UA Travel Forms Go Digital

June 1, 2019
Image
travel authorization digital form

Traveling on business can be tough. But travel, and lots of it, is essential to keep leading post-secondary institutions such as the University of Arizona on the path to success. 

According to UA policy, every employee traveling more than 35 miles from their “duty post” needs a travel authorization to get reimbursed for costs. As many as 4,000 travel authorizations are approved each year by the university.

Until recently, that meant pushing a whole lot of paper. But in December, things changed thanks to the UA's adoption of electronic travel authorization forms. The new system is part of the UA Strategic Plan Initiative 5.2A Optimize business process and ways of working.  It’s a move that will not only save trees, it will save the UA Travel Office countless hours of processing time, says UA Director of Accounts Payable Tammy Strom.

“What it means is we no longer need a paper footprint,” she says. “It puts information at a person’s fingertips, instead of having to go to a paper file.”  

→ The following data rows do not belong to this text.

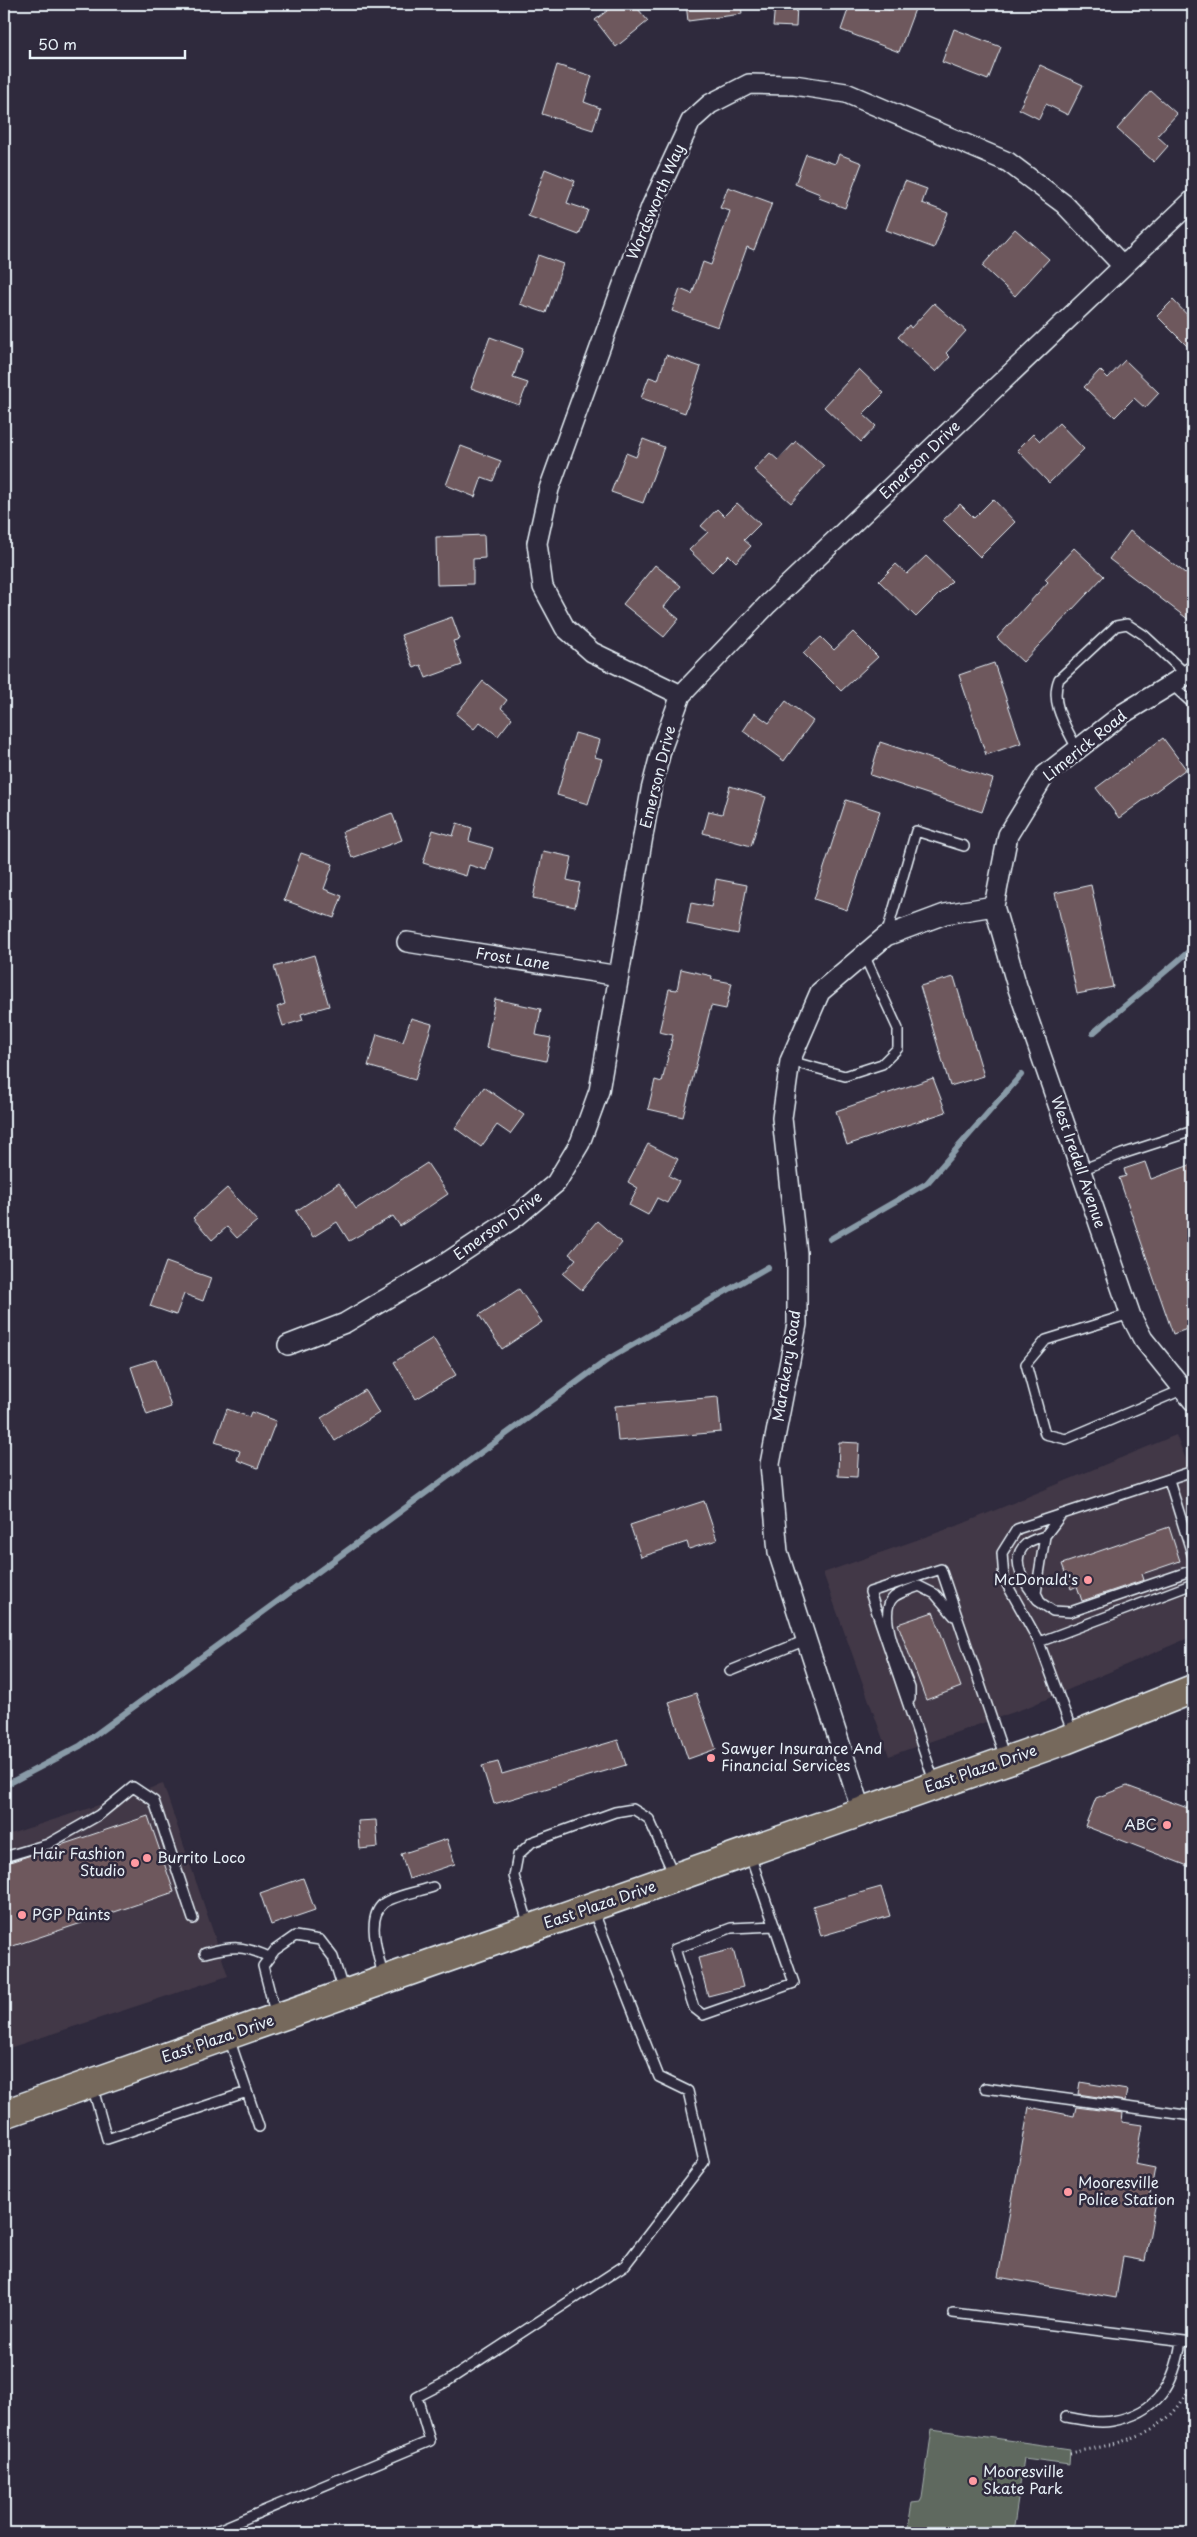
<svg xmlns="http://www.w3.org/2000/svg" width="1197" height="2537" font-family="'Playpen Sans',sans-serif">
<rect width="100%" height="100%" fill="#2f2a3d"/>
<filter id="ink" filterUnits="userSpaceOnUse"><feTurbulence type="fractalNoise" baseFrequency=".02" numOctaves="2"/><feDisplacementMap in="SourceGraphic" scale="10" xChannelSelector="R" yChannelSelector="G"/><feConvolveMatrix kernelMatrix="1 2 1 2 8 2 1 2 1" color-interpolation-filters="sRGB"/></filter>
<g filter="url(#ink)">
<path fill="#423847" d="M1176 1435 1193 1477V1636L1028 1707 889 1756 823 1573 962 1524Z
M163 1784 228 1976 6 2049 4 2042V1836Z"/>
<path fill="#5e695e" stroke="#a3adab" d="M932 2429 1070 2449 1069 2464 1024 2458 1013 2533H907L912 2503 920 2502 922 2498Z"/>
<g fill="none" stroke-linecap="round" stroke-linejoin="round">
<path stroke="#899ba8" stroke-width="6" d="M1093 1033 1193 948
M830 1239 927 1183 1021 1075
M4 1786 80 1746 610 1358 768 1267"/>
</g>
<path fill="#6e585d" stroke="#e8f1f8" d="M616 4H634L648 21 616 47 595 20Z
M686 4H741L742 14 688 21Z
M775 4H797L796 27 773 26Z
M850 4H871L889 10 891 4H900L915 9 899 52 841 30Z
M954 29 1001 47 988 80 942 62Z
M557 65 592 76 584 102 600 108 593 130 542 114Z
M1040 65 1083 85 1068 115 1046 104 1039 119 1019 109Z
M1151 91 1177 114 1157 136 1168 146 1154 162 1117 129Z
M806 154 835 164 839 154 862 163 845 208 819 198 820 194 795 184Z
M545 169 575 181 567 203 588 210 579 235 528 216Z
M905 181 927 189 922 203 948 213 934 248 886 230Z
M728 187 772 203 754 250 747 247 718 327 672 311 680 289 692 294 703 262 711 265 730 211 720 208Z
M1015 229 1049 259 1015 296 982 266Z
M538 255 563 264 546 313 520 304Z
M1173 300 1193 321V352L1157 316Z
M934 303 966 331 946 353 950 357 936 372 898 337 909 325 911 328Z
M490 337 523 349 513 378 528 383 519 405 471 388Z
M666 355 701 367 685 413 641 398 649 377 658 380Z
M1125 360 1159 393 1145 408 1134 398 1115 417 1084 387 1100 370 1108 378Z
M859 369 884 393 863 414 876 426 861 442 824 407Z
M1059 423 1084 449 1049 483 1017 450 1033 434 1040 441Z
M643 439 664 447 643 503 611 492 626 453 636 457Z
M796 441 824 466 791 503 754 470 770 453 778 460Z
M461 446 501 461 493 481 482 477 475 497 446 485Z
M993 499 1015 522 980 557 943 520 960 504 974 518Z
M737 503 760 524 744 540 751 546 736 562 729 555 712 572 689 550 708 532 701 526 717 509 724 516Z
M1130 531 1193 579V623L1109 559Z
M484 535 485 558 473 559V584L437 585 436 537Z
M1074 548 1104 576 1023 662 997 638 1048 582 1045 579Z
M926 556 952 581 916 617 879 581 896 564 907 574Z
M655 565 681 586 664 607 679 619 664 637 623 604Z
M452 617 460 639 453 641 462 665 426 678 421 665 414 668 401 635Z
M853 632 878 657 841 691 803 653 821 637 834 650Z
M994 663 1021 743 986 755 959 675Z
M483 681 507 700 501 708 512 718 498 736 480 722 474 729 456 714Z
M786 701 813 721 784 761 743 731 755 713 769 723Z
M575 733 600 740 595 757 602 759 588 804 557 795Z
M1163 738 1186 769 1119 818 1096 788Z
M880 742 993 779 982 812 870 775Z
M730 786 766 797 751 846 703 833 709 811 722 814Z
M846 800 880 811 847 910 814 899Z
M392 813 402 840 352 858 342 832Z
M457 823 472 828 469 841 493 848 486 870 469 865 466 876 423 863 433 830 453 836Z
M543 851 572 857 567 880 580 883 575 907 533 898Z
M301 853 333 864 324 889 342 896 334 918 284 900Z
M716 879 747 885 738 934 687 924 691 903 711 907Z
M1091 885 1113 987 1077 994 1055 893Z
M314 955 329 1006 301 1014 303 1020 283 1026 277 1007 285 1004 274 967Z
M681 969 712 976 711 979 732 983 726 1009 711 1006 683 1117 648 1109 655 1080 662 1082 673 1035 659 1032 669 989 677 990Z
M954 977 984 1076 950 1086 920 986Z
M495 999 541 1009 536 1035 551 1038 546 1061 486 1048Z
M411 1018 432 1024 415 1080 368 1066 377 1034 403 1042Z
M933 1078 946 1112 847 1145 836 1111Z
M484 1087 524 1115 510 1134 497 1125 481 1147 455 1128Z
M648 1144 678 1159 669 1176 679 1181 667 1203 657 1198 648 1215 629 1205 638 1188 628 1182Z
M1145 1162 1151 1179 1193 1164V1327L1173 1334 1119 1178 1126 1176 1124 1169Z
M427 1163 448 1194 400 1226 393 1216 349 1241 337 1222 313 1237 296 1211 339 1183 356 1209Z
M227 1188 257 1221 237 1238 227 1227 212 1240 193 1218Z
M597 1221 622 1243 582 1290 563 1274 576 1259 569 1254Z
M166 1262 211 1278 203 1301 184 1294 176 1315 150 1306Z
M519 1289 542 1322 502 1349 479 1315Z
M433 1338 456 1375 416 1399 394 1362Z
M156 1359 171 1407 147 1415 131 1367Z
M365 1390 379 1413 335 1441 321 1418Z
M718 1397 721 1432 618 1441 615 1406Z
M227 1409 249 1417 251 1412 276 1421 258 1468 237 1460 240 1451 215 1442Z
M839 1442 859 1443 857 1477 838 1476Z
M704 1501 717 1540 689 1549 687 1542 641 1557 630 1525Z
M1169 1527 1180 1561 1142 1574 1144 1580 1082 1601 1077 1586 1071 1589 1062 1564Z
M933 1612 961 1687 926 1700 898 1624Z
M696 1693 716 1749 688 1759 669 1702Z
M618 1740 626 1765 494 1804 482 1766 498 1762 502 1774Z
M1127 1786 1193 1810V1868L1085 1826 1096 1798Z
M148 1816 174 1892 4 1949V1864Z
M376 1820 378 1847 360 1849 358 1821Z
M447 1839 455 1864 409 1879 401 1854Z
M303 1878 315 1910 271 1925 260 1893Z
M881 1887 890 1916 821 1936 813 1906Z
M733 1949 743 1987 708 1996 698 1958Z
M1080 2082 1127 2090 1125 2101 1078 2094Z
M1029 2107 1074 2116 1076 2107 1123 2113 1122 2122 1142 2125 1135 2164 1155 2168 1149 2200 1156 2201 1145 2261 1123 2257 1116 2298 998 2277Z"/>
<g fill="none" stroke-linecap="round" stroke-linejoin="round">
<g stroke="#e8f1f8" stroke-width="12">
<path id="lane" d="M1171 684 1193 704
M1077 749C1067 728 1049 703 1059 679L1116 626 1127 624 1144 635 1187 675
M886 936 916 831 964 846
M790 1061 845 1076 882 1064 898 1048V1029L864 955
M1081 1170 1122 1154 1193 1131
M1130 1314 1046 1340 1026 1364 1045 1434 1066 1439 1184 1389
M1169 1480 1193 1557
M1061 1515 1045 1536 1036 1593 1041 1603 1053 1611 1070 1612 1193 1570
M1038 1600C1027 1587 1007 1560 1026 1544 1030 1540 1039 1538 1045 1536
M1039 1642 1193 1584
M730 1671 806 1640
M910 1699V1688C903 1669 875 1613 894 1597 900 1592 912 1589 919 1586L935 1594 954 1616
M1073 1734 1039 1642 1004 1579 1002 1553 1017 1529 1193 1471
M935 1784 870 1592 941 1569 1005 1758
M750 1855 794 1983 703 2015 694 2008 675 1949 731 1928 775 1926
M4 1857 48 1844 99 1815 133 1787 154 1801 193 1919
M529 1926 514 1876 518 1855 532 1842 615 1812 633 1809 649 1819 674 1875
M205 1953C232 1946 243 1945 269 1957
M383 1978C380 1957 364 1919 384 1903 393 1896 421 1891 433 1887
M276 2016 263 1966 275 1950 295 1936 320 1940 333 1957 344 1992
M229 2038 259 2127
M92 2085 107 2139 247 2092
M985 2088 1193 2116
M953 2313 1193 2342
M1066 2417C1080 2419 1097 2424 1112 2421 1158 2413 1175 2384 1181 2341
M211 2533 430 2441 417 2397 446 2382 625 2265 704 2162 688 2091 659 2077 593 1910"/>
</g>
<g stroke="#e8f1f8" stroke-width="22">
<path id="street" d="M1193 671 1124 713 1045 775 1008 835 994 906 1017 986 1131 1316 1143 1339 1193 1401
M681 695 592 652 565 628 543 587 537 543 549 489 651 207 691 121 710 104 749 84 794 85 846 93 1008 162 1064 204 1123 266
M407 942 619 976
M288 1345 345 1323 440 1267 517 1216 556 1183 580 1143 599 1091 651 790 662 747 681 695 768 604 1193 200
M862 1812 778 1552 770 1464 797 1324V1253L782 1118 790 1061 820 992 886 936 945 914 994 906"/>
</g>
<g stroke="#e8f1f8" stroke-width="31">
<path id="primary" d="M4 2114 1065 1740 1193 1689"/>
</g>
<path stroke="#e8f1f8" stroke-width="3" stroke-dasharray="1 4" stroke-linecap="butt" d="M1070 2453C1107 2446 1152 2439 1177 2408 1183 2401 1186 2392 1193 2386"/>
<use href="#lane" stroke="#2f2a3d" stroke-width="9"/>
<use href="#street" stroke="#2f2a3d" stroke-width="19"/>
<use href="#primary" stroke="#76695c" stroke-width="28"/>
</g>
</g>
<g fill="#ff9aa2" stroke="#2f2a3d" stroke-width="2">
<circle cx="1088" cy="1580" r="5"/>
<circle cx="711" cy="1758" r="5"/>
<circle cx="1167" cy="1825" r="5"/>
<circle cx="147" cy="1858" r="5"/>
<circle cx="135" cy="1863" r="5"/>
<circle cx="22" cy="1915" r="5"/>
<circle cx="1068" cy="2192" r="5"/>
<circle cx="973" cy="2481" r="5"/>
</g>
<g text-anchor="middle" stroke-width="5" stroke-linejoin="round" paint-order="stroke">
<g font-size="15" fill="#e8f1f8" stroke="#2f2a3d">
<text transform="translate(656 202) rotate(-67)" y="5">Wordsworth Way</text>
<text transform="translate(920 460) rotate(-44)" y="5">Emerson Drive</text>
<text transform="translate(1085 746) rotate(-39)" y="5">Limerick Road</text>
<text transform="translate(658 777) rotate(-76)" y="5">Emerson Drive</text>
<text transform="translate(513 959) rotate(9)" y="5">Frost Lane</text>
<text transform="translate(1078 1162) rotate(71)" y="5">West Iredell Avenue</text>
<text transform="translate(498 1226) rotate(-36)" y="5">Emerson Drive</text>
<text transform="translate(787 1366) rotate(-81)" y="5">Marakery Road</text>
<text transform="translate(981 1769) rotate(-19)" y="5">East Plaza Drive</text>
<text transform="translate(600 1905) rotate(-19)" y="5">East Plaza Drive</text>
<text transform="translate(218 2039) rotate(-19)" y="5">East Plaza Drive</text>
</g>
<g font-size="15" fill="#e8f1f8" stroke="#2f2a3d" text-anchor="start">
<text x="1078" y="1585" text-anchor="end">McDonald's</text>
<text x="721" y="1754">Sawyer Insurance And<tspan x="721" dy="17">Financial Services</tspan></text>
<text x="1157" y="1830" text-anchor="end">ABC</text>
<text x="125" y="1859" text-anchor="end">Hair Fashion<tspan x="125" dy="17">Studio</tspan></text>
<text x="157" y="1863">Burrito Loco</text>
<text x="32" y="1920">PGP Paints</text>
<text x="1078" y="2188">Mooresville<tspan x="1078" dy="17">Police Station</tspan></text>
<text x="983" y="2477">Mooresville<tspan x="983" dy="17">Skate Park</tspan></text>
</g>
</g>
<rect width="1197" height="2537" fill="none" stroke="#2f2a3d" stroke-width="20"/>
<rect x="10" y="10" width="1177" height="2517" fill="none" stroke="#e8f1f8" stroke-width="2" filter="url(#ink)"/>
<path d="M30 50v8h155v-8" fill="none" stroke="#e8f1f8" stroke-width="2.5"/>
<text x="38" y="50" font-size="15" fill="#e8f1f8" stroke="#2f2a3d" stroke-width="4" paint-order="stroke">50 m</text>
</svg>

Electronic travel forms are especially good news for Bonnie Moreno, business manager in the UA Office of Academic Initiatives and Student Success. It’s a unit that demands a lot of travel, both domestic and international, from its people.

“We have more than 150 employees, and we assign significant trips a half-dozen to a dozen times every week," Moreno says. "That adds up.”

Under the old system employees would fill out forms that their supervisors would then send to the Travel Office. With the new computer program, information is submitted online, making the entire process much quicker.  Moreno says approval times, “which used to average about a week, have been reduced to minutes.”

Christopher Stahoviak, one of the two principal accountants at the UA College of Medicine – Phoenix, agrees. Stahoviak’s unit handles around 230 travel authorizations every year. He says the electronic system has cut approval times dramatically and eliminated mistakes and lost claims. 

“It has definitely streamlined the process here, It’s made it so much easier and more efficient,” he says. “In the past, it could take a week-and-a-half to get a travel authorization finalized.  Now, it gets done in a day.”

As with almost any switch from paper to digital, Stahoviak acknowledges there is a degree of resistance from users.

“But it is so much better and so much quicker," he added. "We can already see a growth in the acceptance of the new technology.”